An object h of the data type Plane_3 is an oriented plane in the three-dimensional Euclidean space \( \E^3\).

It is defined by the set of points with Cartesian coordinates \( (x,y,z)\) that satisfy the plane equation

\[h :\; a\, x +b\, y +c\, z + d = 0.\]

The plane splits \( \E^3\) in a positive and a negative side. A point p with Cartesian coordinates \( (px, py, pz)\) is on the positive side of h, iff \( a\, px +b\, py +c\, pz + d > 0\). It is on the negative side, iff \( a\, px +b\, py\, +c\, pz + d < 0\).

See Also
Kernel::Plane_3

Creation

 Plane_3 (const Kernel::RT &a, const Kernel::RT &b, const Kernel::RT &c, const Kernel::RT &d)
 creates a plane h defined by the equation \( a\, px +b\, py +c\, pz + d = 0\). More...
 
 Plane_3 (const Point_3< Kernel > &p, const Point_3< Kernel > &q, const Point_3< Kernel > &r)
 creates a plane h passing through the points p, q and r. More...
 
 Plane_3 (const Point_3< Kernel > &p, const Vector_3< Kernel > &v)
 introduces a plane h that passes through point p and that is orthogonal to v.
 
 Plane_3 (const Point_3< Kernel > &p, const Direction_3< Kernel > &d)
 introduces a plane h that passes through point p and that has as an orthogonal direction equal to d.
 
 Plane_3 (const Line_3< Kernel > &l, const Point_3< Kernel > &p)
 introduces a plane h that is defined through the three points l.point(0), l.point(1) and p.
 
 Plane_3 (const Ray_3< Kernel > &r, const Point_3< Kernel > &p)
 introduces a plane h that is defined through the three points r.point(0), r.point(1) and p.
 
 Plane_3 (const Segment_3< Kernel > &s, const Point_3< Kernel > &p)
 introduces a plane h that is defined through the three points s.source(), s.target() and p.
 
 Plane_3 (const Circle_3< Kernel > &c)
 introduces a plane h that is defined as the plane containing the circle.
 

Operations

bool operator== (const Plane_3< Kernel > &h2) const
 Test for equality: two planes are equal, iff they have a non empty intersection and the same orientation.
 
bool operator!= (const Plane_3< Kernel > &h2) const
 Test for inequality.
 
Kernel::RT a () const
 returns the first coefficient of h.
 
Kernel::RT b () const
 returns the second coefficient of h.
 
Kernel::RT c () const
 returns the third coefficient of h.
 
Kernel::RT d () const
 returns the fourth coefficient of h.
 
Line_3< Kernelperpendicular_line (const Point_3< Kernel > &p) const
 returns the line that is perpendicular to h and that passes through point p. More...
 
Point_3< Kernelprojection (const Point_3< Kernel > &p) const
 returns the orthogonal projection of p on h.
 
Plane_3< Kernelopposite () const
 returns the plane with opposite orientation.
 
Point_3< Kernelpoint () const
 returns an arbitrary point on h.
 
Vector_3< Kernelorthogonal_vector () const
 returns a vector that is orthogonal to h and that is directed to the positive side of h.
 
Direction_3< Kernelorthogonal_direction () const
 returns the direction that is orthogonal to h and that is directed to the positive side of h.
 
Vector_3< Kernelbase1 () const
 returns a vector orthogonal to orthogonal_vector().
 
Vector_3< Kernelbase2 () const
 returns a vector that is both orthogonal to base1(), and to orthogonal_vector(), and such that the result of orientation( point(), point() + base1(), point()+base2(), point() + orthogonal_vector() ) is positive.
 

2D Conversion

The following functions provide conversion between a plane and CGAL's two-dimensional space.

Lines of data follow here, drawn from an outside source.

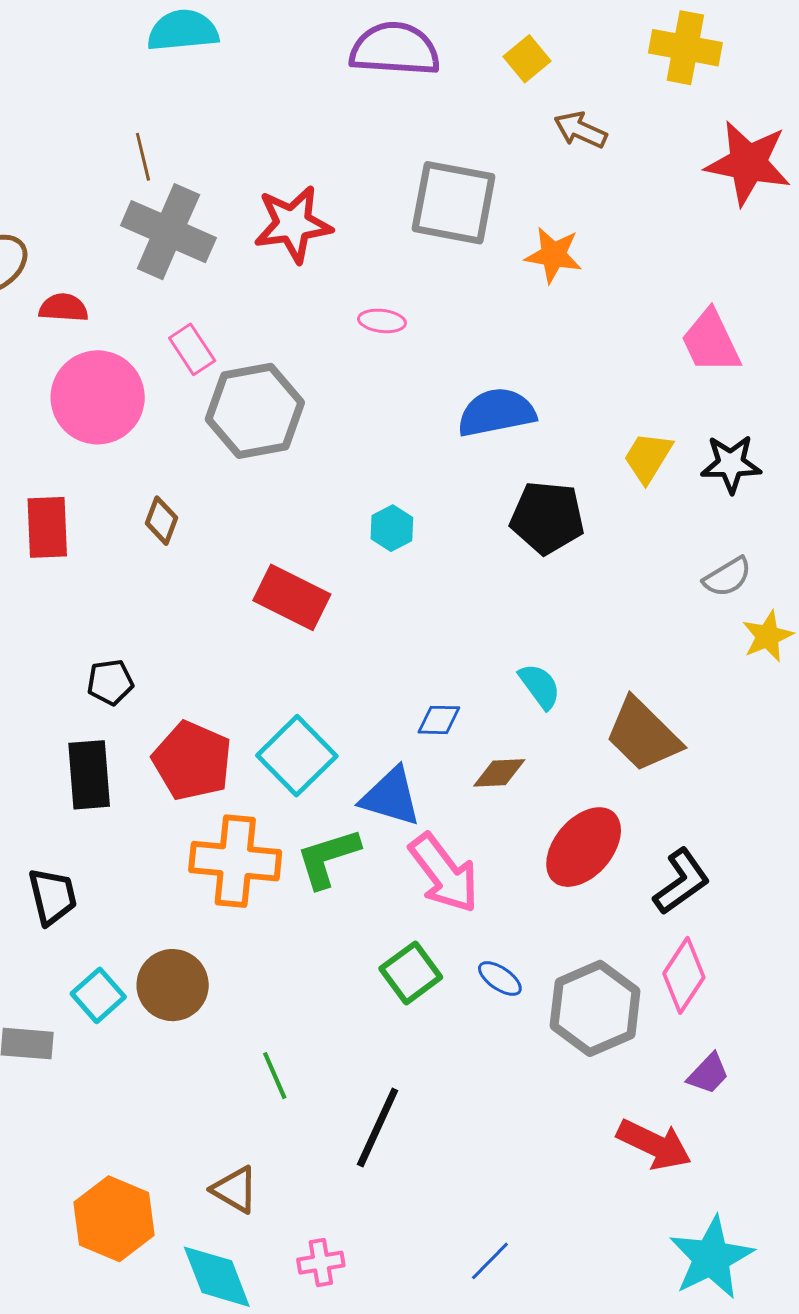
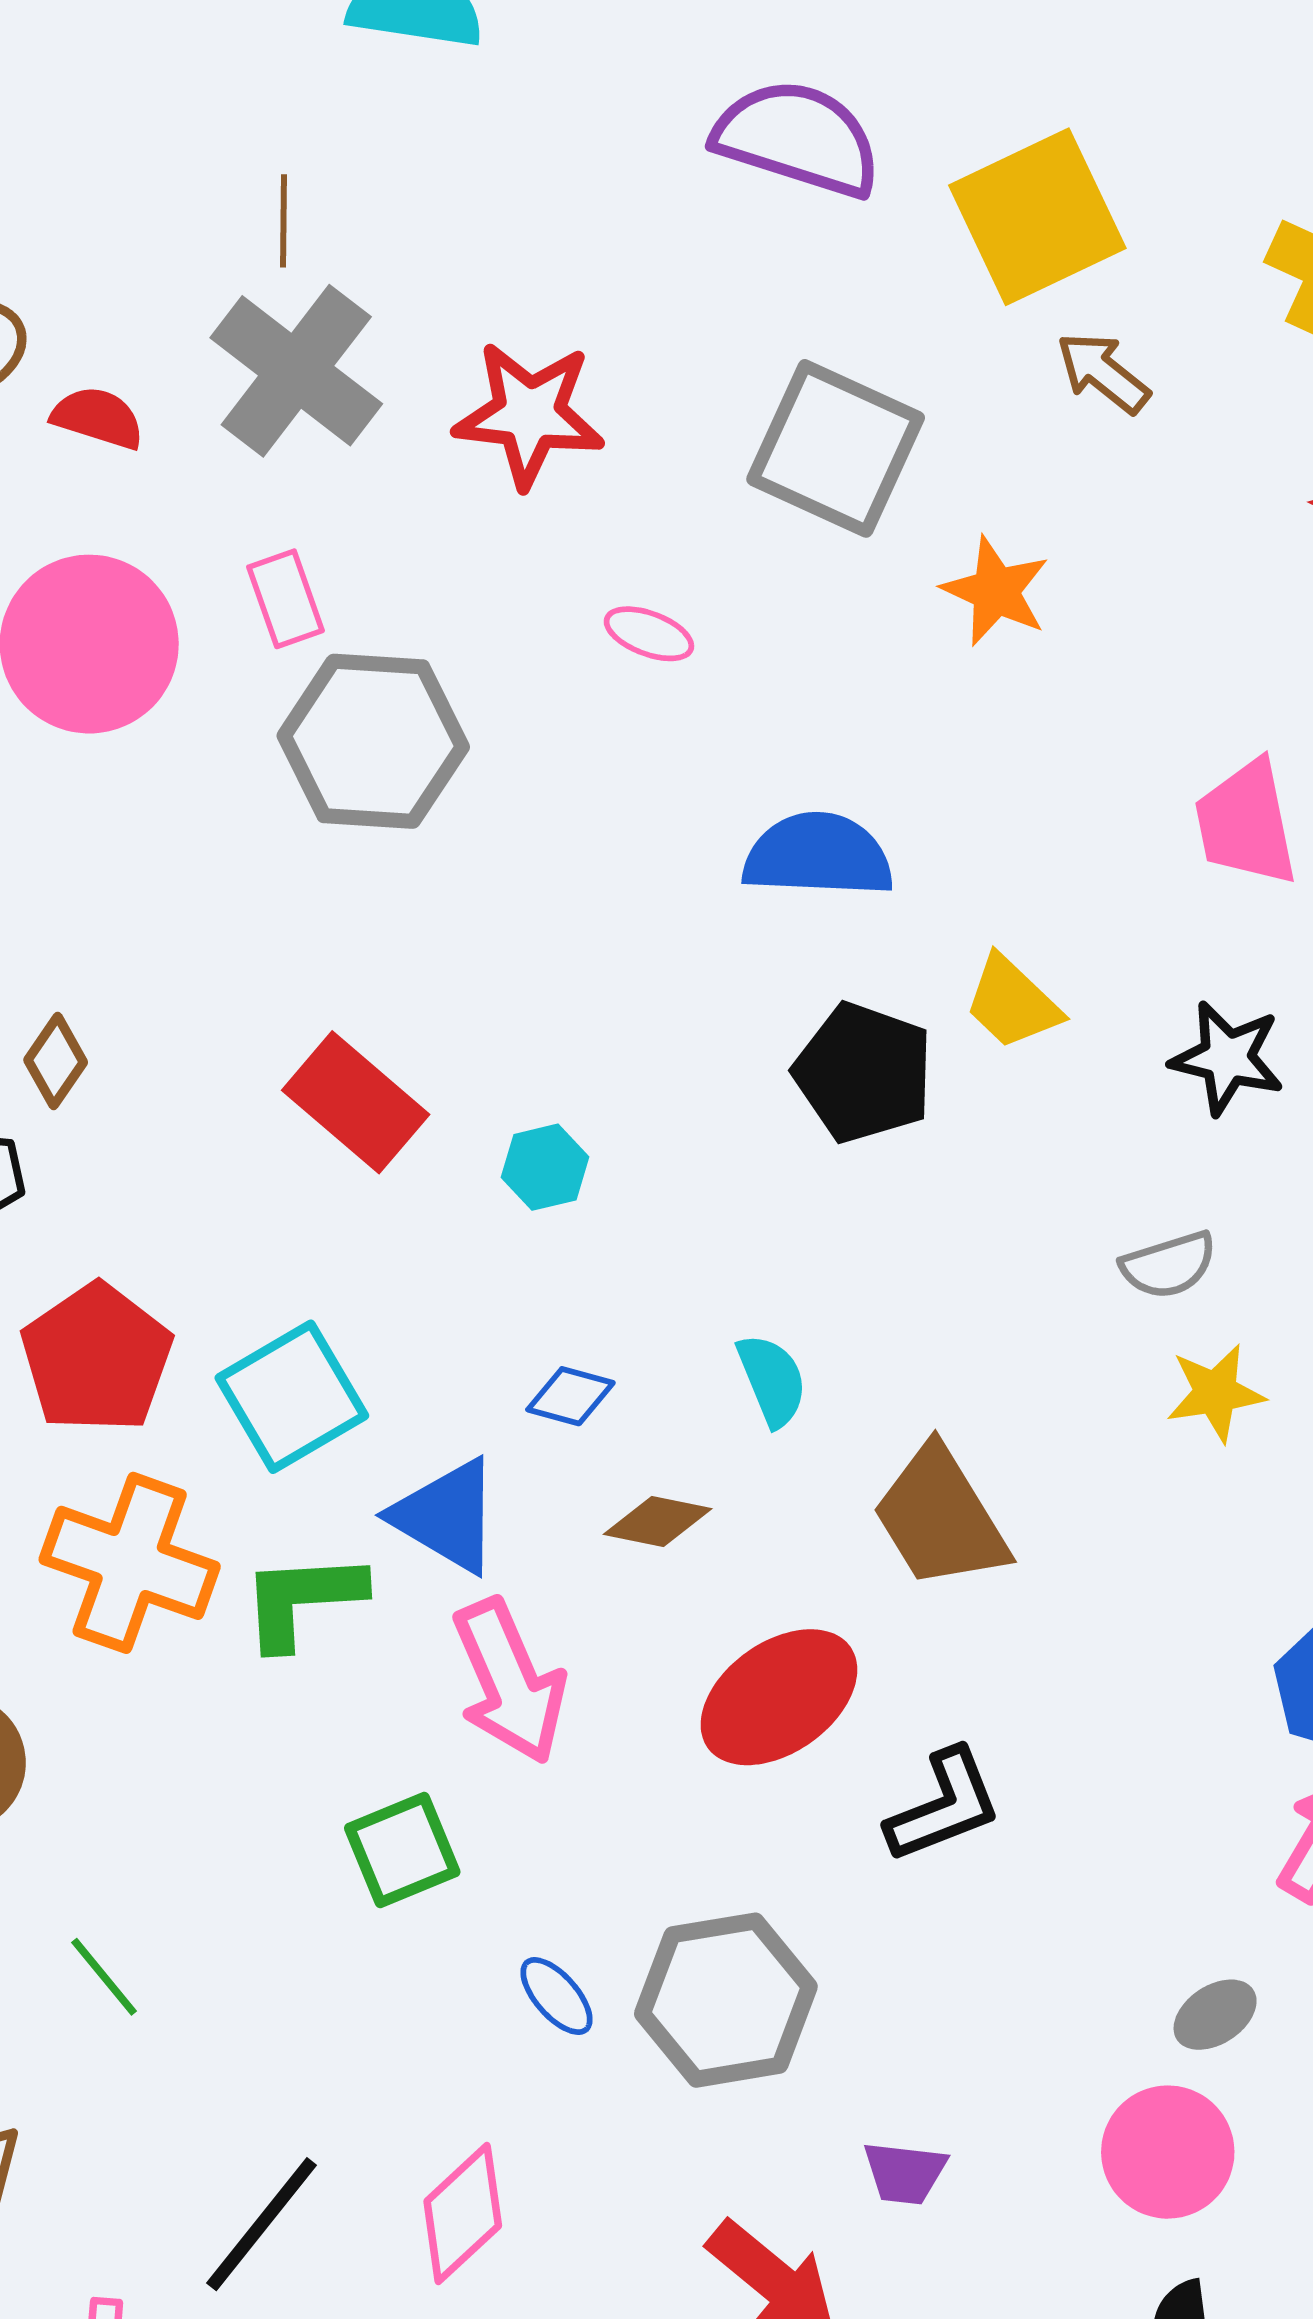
yellow square: (527, 59) -> (1037, 217), size x2.0
red semicircle: (64, 308) -> (98, 418), moved
yellow trapezoid: (648, 457) -> (1012, 1003), moved, turned -92
brown diamond: (162, 521) -> (56, 1061), moved
cyan hexagon: (392, 528) -> (545, 1167), moved
pink diamond: (684, 975) -> (463, 2214), moved
blue ellipse: (500, 978) -> (557, 1996), moved
purple trapezoid: (708, 1074) -> (905, 2173), turned 39
green line: (275, 1076) -> (104, 1977), turned -30
black line: (378, 1127) -> (262, 2224), moved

The transformation is affine, but not necessarily an isometry. This means, the transformation preserves combinatorics, but not distances.

Point_2< Kernelto_2d (const Point_3< Kernel > &p) const
 returns the image point of the projection of p under an affine transformation, which maps h onto the \( xy\)-plane, with the \( z\)-coordinate removed.
 
Point_3< Kernelto_3d (const Point_2< Kernel > &p) const
 returns a point q, such that to_2d( to_3d( p )) is equal to p.
 

Predicates

Oriented_side oriented_side (const Point_3< Kernel > &p) const
 returns either ON_ORIENTED_BOUNDARY, or the constant ON_POSITIVE_SIDE, or the constant ON_NEGATIVE_SIDE, determined by the position of p relative to the oriented plane h.
 

Convenience Boolean Functions

bool has_on (const Point_3< Kernel > &p) const
 
bool has_on_positive_side (const Point_3< Kernel > &p) const
 
bool has_on_negative_side (const Point_3< Kernel > &p) const
 
bool has_on (const Line_3< Kernel > &l) const
 
bool has_on (const Circle_3< Kernel > &l) const
 
bool is_degenerate () const
 Plane h is degenerate, if the coefficients a, b, and c of the plane equation are zero.
 

Miscellaneous

Plane_3< Kerneltransform (const Aff_transformation_3< Kernel > &t) const
 returns the plane obtained by applying t on a point of h and the orthogonal direction of h.
 

Constructor & Destructor Documentation

template<typename Kernel >
CGAL::Plane_3< Kernel >::Plane_3 ( const Kernel::RT a,
const Kernel::RT b,
const Kernel::RT c,
const Kernel::RT d 
)

creates a plane h defined by the equation \( a\, px +b\, py +c\, pz + d = 0\).

Notice that h is degenerate if \( a = b = c = 0\).

template<typename Kernel >
CGAL::Plane_3< Kernel >::Plane_3 ( const Point_3< Kernel > &  p,
const Point_3< Kernel > &  q,
const Point_3< Kernel > &  r 
)

creates a plane h passing through the points p, q and r.

The plane is oriented such that p, q and r are oriented in a positive sense (that is counterclockwise) when seen from the positive side of h. Notice that h is degenerate if the points are collinear.

Member Function Documentation

template<typename Kernel >
Line_3<Kernel> CGAL::Plane_3< Kernel >::perpendicular_line ( const Point_3< Kernel > &  p) const

returns the line that is perpendicular to h and that passes through point p.

The line is oriented from the negative to the positive side of h.